La disciplina de Dios


El sentido de la disciplina
El apóstol dijo a los hebreos que, aunque habían sufrido mucho y pasado muchas pruebas y persecuciones en su lucha contra el pecado, todavía no habían resistido hasta derramar sangre (Heb. 11:4). A este respecto, se quedaron cortos de lo que sufrió nuestro Señor (Heb. 12.2). Lo que los creyentes sufren no puede nunca compararse con lo que el Señor sufrió.
¿Qué debe esperar una persona después de ser salva? No hemos de dar una esperanza indebida a los hermanos. Les deberíamos enseñar que van a encontrar muchos problemas en el futuro, pero el propósito y el designio de Dios están detrás de todo ello.
En Hebreos 12:5-6, el apóstol cita Proverbios 3, y dice que si el Señor nos disciplina, no debemos menospreciar esa disciplina como algo sin importancia, y que si el Señor nos reprende, no debemos desmayar.
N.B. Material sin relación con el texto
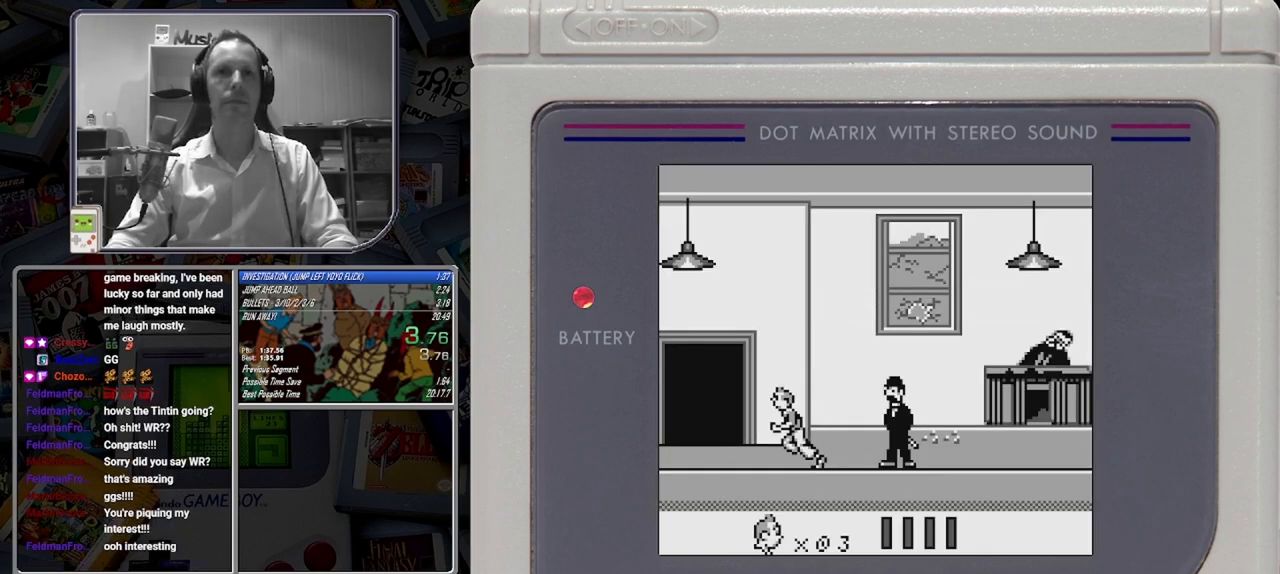
{"buttons": ["B"], "button_events": [[167, "DPAD_UP", "down"], [250, "DPAD_LEFT", "up"], [458, "DPAD_UP", "up"]]}
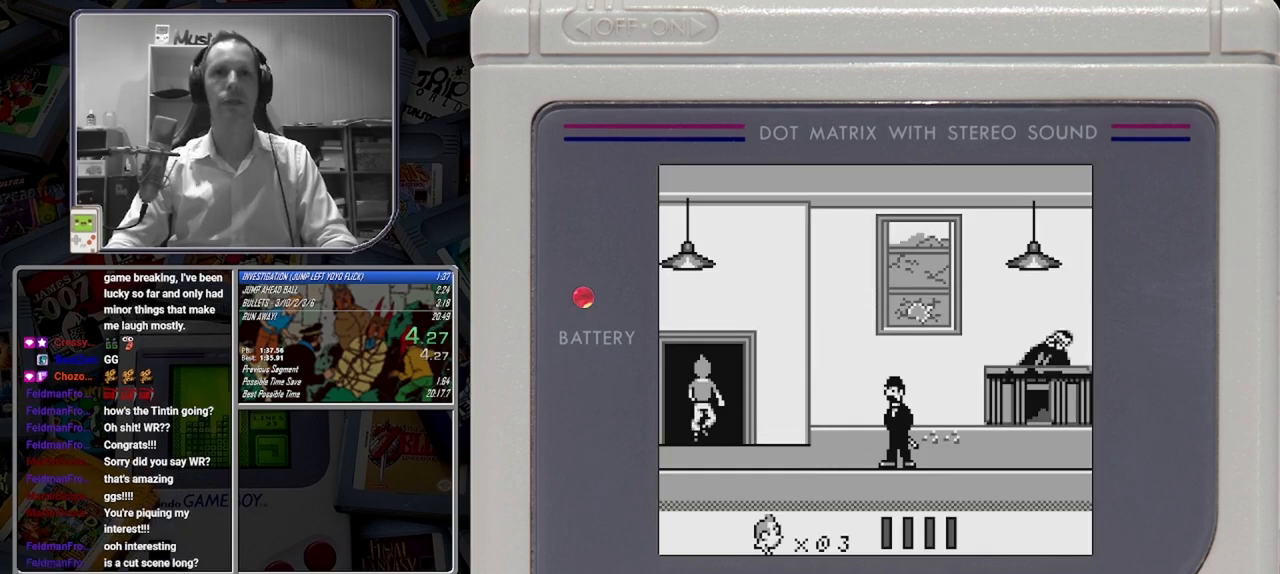
{"buttons": [], "button_events": [[167, "B", "up"]]}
Algunos consideran triviales las dificultades, los sufrimientos y la disciplina que Dios les manda, de modo que pasa inadvertida para ellos. Otros desmayan cuando el Señor los reprende y los tiene en sus manos. Piensan que ya han sufrido demasiado en medio de sus circunstancias, y que la vida cristiana es muy difícil. Desmayan y tambalean ante las dificultades que encuentran en el camino. Ambas actitudes son incorrectas.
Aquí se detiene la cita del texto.